*Фрагмент текста*.

>>>

Вот какие глупости говорит Жозетта (как говорит мама Жозетты), — а на самом деле не такие уж это «глупости»: это истории про то, как язык, повседневная речь может стать источником не просто познавательной игры, но и вполне серьёзного узнавания жизни.
Произведения Эдуарда Успенского обогащены интертекстуальностью — то в них читается подспудная полемика, то скрытый диалог с кем-нибудь из предшественников, то цитата, то перекличка с известными стихами. Мир взрослых Успенского — это мир весёлых и умных, простодушных и подначивающих друг друга детей: в этом своеобразие его прозы и обаяние стихов.
Большая новостьАлександр Кушнер
Рядом с подобными аллюзиями всегда существуют стихи сами по себе, которые впоследствии аукаются в воспоминаниях о первозданном, весёлом и умном чтении выпавшем тебе в детстве, — такие, например, как стихи Александра Семёновича Кушнера.
Александр Кушнер давно и прочно вошёл в наше сознание как замечательный лирический поэт, внимательный читатель и исследователь русского стиха. В семидесятые годы раскрылась ещё одна грань его таланта — он заявил о себе как своеобразный детский поэт. В ту эпоху у Кушнера одна за другой выходили книги для детей — от «Заветного желания» в 1973 году, до сборника «Как живёте?», выпущенного в 1988.
Вообще 70-е — 80-е годы были временем расцвета русской детской поэзии. В ней по-прежнему «позволялось» делать немного больше, чем во взрослой. К ней по-прежнему было приковано внимание власти, понимающей, что надо пестовать «своих» писателей, но «пестовалось» совсем другое: и в детской литературе наряду с бездарным официозом существовала, развивалась и доставляла огромное удовольствие маленьким и взрослым читателям настоящая поэзия, весёлая, лукавая, подначивающая, разрушающая идеологические рамки и запреты. Литчиновники старались вычеркнуть из читательского сознания того же Олега Григорьева или Генриха Сапгира, но непечатание приводило, как известно, к обратному эффекту. Стихи переписывались, передавались из рук в руки, им на помощь приходила авторская, бардовская песня, мгновенно распространявшая тексты, вытесненные из печати.

<<<

*Данные*.
>>>

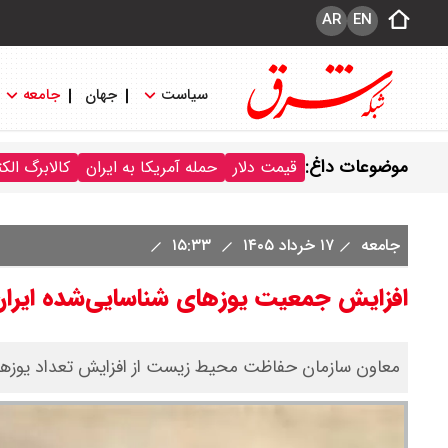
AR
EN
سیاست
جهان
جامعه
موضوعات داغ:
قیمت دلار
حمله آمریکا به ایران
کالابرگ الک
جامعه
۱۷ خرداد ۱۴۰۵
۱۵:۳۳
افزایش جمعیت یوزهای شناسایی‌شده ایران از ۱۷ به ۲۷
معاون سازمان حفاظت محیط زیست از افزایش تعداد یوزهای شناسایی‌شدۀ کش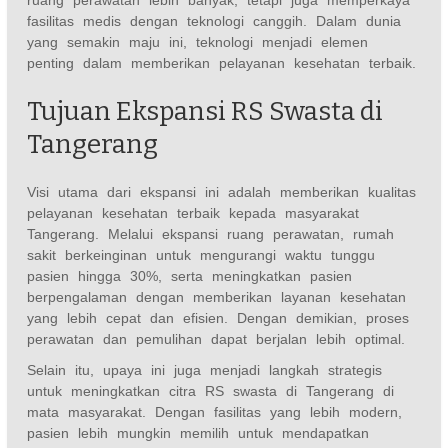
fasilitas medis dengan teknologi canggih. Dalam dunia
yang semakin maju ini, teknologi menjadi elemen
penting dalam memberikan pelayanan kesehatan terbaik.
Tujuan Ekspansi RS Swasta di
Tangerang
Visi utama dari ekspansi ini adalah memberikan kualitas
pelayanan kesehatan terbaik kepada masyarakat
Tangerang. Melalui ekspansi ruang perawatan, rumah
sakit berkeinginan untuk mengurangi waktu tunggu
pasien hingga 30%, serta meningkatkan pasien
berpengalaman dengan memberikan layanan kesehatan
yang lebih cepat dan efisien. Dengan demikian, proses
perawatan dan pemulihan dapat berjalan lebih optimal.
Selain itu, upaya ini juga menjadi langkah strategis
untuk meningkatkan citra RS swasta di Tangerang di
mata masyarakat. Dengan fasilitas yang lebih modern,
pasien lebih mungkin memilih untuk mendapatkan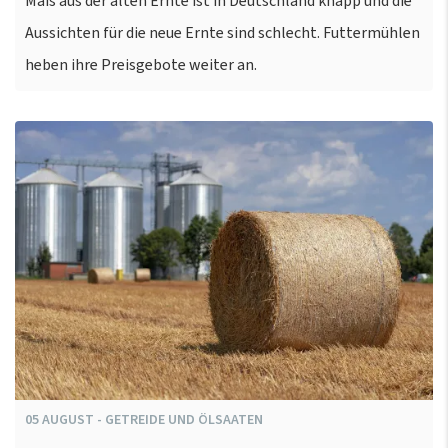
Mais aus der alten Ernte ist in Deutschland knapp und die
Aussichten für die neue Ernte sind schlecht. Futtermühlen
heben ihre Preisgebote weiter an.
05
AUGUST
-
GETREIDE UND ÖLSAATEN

<<<

Пожалуйста, назовите всех писателей и поэтов, упомянутых по имени во фрагменте о детской поэзии. Отвечайте только по фрагменту текста, записи не используйте.

Эдуард Успенский, Александр Семёнович Кушнер, Олег Григорьев, Генрих Сапгир.